- [Objective]:
Answer these questions using the report on metal stocks below.
(a) Which two of the day's top losers hit their 52-week highs on Monday?
(b) On which exchange did the fall in nonferrous metals prices take place?
(c) To what rating did Fitch cut the US credit rating, and from what rating?

The top losers in the day’s trade were National Aluminium Company (3%), Jindal Stainless (2.6%) and Tata Steel (2.6%). Both National Aluminium and Jindal Stainless hit their 52-week highs on Monday.
Meanwhile, Jindal Steel & Power, Hindustan Copper, NMDC, Steel Authority of India (SAIL), Ratnamani Metals & Tubes, JSW Steel, Hindalco Industries, Vedanta and APL Apollo Tubes shares fell between 2% and 0.53% around this time.
The subdued sentiments in metals were triggered after a fall in nonferrous metals prices on the London Metal Exchange (LME).
Kranthi Bathini, Director-Equity Strategy at WealthMills Securities attributed this downfall to rating agency Fitch’s cut to the US’ credit rating from AAA to AA+. “On Tuesday, Fitch said that it expected fiscal deterioration over the next three years and that is likely to impact the global growth prospects which will in turn impact the metal demand,” Bathini said.

- [Stored rows]:
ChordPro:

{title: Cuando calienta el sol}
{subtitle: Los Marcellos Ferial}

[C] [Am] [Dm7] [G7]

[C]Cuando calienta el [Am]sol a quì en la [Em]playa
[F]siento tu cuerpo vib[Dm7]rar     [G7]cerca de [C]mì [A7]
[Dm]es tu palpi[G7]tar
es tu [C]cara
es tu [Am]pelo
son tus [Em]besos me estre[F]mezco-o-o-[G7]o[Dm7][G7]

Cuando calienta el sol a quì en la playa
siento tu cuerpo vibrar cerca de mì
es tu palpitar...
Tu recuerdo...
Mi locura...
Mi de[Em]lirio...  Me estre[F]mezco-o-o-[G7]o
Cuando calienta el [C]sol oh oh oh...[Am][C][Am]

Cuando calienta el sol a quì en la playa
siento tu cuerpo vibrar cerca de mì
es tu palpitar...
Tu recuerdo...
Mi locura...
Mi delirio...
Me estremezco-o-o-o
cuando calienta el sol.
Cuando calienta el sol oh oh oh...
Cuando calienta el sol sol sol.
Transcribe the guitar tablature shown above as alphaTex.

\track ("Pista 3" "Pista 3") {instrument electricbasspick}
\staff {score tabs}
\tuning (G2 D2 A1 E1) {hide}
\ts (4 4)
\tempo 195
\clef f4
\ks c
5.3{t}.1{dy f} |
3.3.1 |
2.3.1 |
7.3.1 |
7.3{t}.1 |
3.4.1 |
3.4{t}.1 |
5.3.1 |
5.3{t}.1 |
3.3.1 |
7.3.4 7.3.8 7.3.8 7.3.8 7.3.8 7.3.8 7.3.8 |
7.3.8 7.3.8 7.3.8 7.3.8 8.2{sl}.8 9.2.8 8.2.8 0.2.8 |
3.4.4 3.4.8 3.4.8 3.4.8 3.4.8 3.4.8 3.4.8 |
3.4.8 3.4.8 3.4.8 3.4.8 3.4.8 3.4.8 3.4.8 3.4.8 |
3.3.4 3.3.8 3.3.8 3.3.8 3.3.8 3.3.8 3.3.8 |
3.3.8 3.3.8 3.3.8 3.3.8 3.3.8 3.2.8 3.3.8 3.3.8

- [Exercise solution]:
(a) National Aluminium Company and Jindal Stainless.
(b) The London Metal Exchange (LME).
(c) To AA+, from AAA.